*** Begin section ***

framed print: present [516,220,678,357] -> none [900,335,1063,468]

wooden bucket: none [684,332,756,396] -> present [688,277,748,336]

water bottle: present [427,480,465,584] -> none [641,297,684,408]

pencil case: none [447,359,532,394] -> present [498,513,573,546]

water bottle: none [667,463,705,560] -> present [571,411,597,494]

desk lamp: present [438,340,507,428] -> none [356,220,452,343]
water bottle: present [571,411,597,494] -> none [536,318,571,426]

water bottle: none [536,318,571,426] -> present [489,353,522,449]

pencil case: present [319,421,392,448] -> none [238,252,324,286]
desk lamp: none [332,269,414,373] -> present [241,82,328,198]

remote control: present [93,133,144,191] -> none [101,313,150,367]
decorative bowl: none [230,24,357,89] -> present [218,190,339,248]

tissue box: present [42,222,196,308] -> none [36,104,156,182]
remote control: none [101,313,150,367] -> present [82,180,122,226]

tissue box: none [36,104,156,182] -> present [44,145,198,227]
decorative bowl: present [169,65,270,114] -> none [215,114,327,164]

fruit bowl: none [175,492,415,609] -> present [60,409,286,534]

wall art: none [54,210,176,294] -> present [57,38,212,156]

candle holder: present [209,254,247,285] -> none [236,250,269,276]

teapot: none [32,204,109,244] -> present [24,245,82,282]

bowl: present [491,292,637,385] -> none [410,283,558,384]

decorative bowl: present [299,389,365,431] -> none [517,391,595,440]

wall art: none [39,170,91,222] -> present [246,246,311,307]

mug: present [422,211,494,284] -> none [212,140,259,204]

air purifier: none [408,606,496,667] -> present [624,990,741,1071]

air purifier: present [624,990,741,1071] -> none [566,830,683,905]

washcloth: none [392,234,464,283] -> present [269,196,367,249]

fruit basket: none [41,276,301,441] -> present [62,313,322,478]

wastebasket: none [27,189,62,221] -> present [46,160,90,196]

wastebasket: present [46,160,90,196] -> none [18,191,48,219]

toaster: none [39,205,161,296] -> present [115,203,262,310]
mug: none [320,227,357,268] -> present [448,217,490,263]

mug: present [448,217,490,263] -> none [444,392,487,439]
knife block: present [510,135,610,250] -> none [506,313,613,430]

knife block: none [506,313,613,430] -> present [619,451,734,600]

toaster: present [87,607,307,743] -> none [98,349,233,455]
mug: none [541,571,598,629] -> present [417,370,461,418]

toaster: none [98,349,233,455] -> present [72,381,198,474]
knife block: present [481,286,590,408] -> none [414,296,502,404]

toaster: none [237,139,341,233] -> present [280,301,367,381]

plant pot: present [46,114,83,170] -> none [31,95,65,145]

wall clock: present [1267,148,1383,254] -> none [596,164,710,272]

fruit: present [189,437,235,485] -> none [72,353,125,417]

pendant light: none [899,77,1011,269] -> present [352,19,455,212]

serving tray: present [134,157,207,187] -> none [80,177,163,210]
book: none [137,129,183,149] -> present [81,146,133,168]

*** End section ***

All lines from the one with "knife block: none" through the final line above are to be quoted exactly; quote no other line.

knife block: none [506,313,613,430] -> present [619,451,734,600]

toaster: present [87,607,307,743] -> none [98,349,233,455]
mug: none [541,571,598,629] -> present [417,370,461,418]

toaster: none [98,349,233,455] -> present [72,381,198,474]
knife block: present [481,286,590,408] -> none [414,296,502,404]

toaster: none [237,139,341,233] -> present [280,301,367,381]

plant pot: present [46,114,83,170] -> none [31,95,65,145]

wall clock: present [1267,148,1383,254] -> none [596,164,710,272]

fruit: present [189,437,235,485] -> none [72,353,125,417]

pendant light: none [899,77,1011,269] -> present [352,19,455,212]

serving tray: present [134,157,207,187] -> none [80,177,163,210]
book: none [137,129,183,149] -> present [81,146,133,168]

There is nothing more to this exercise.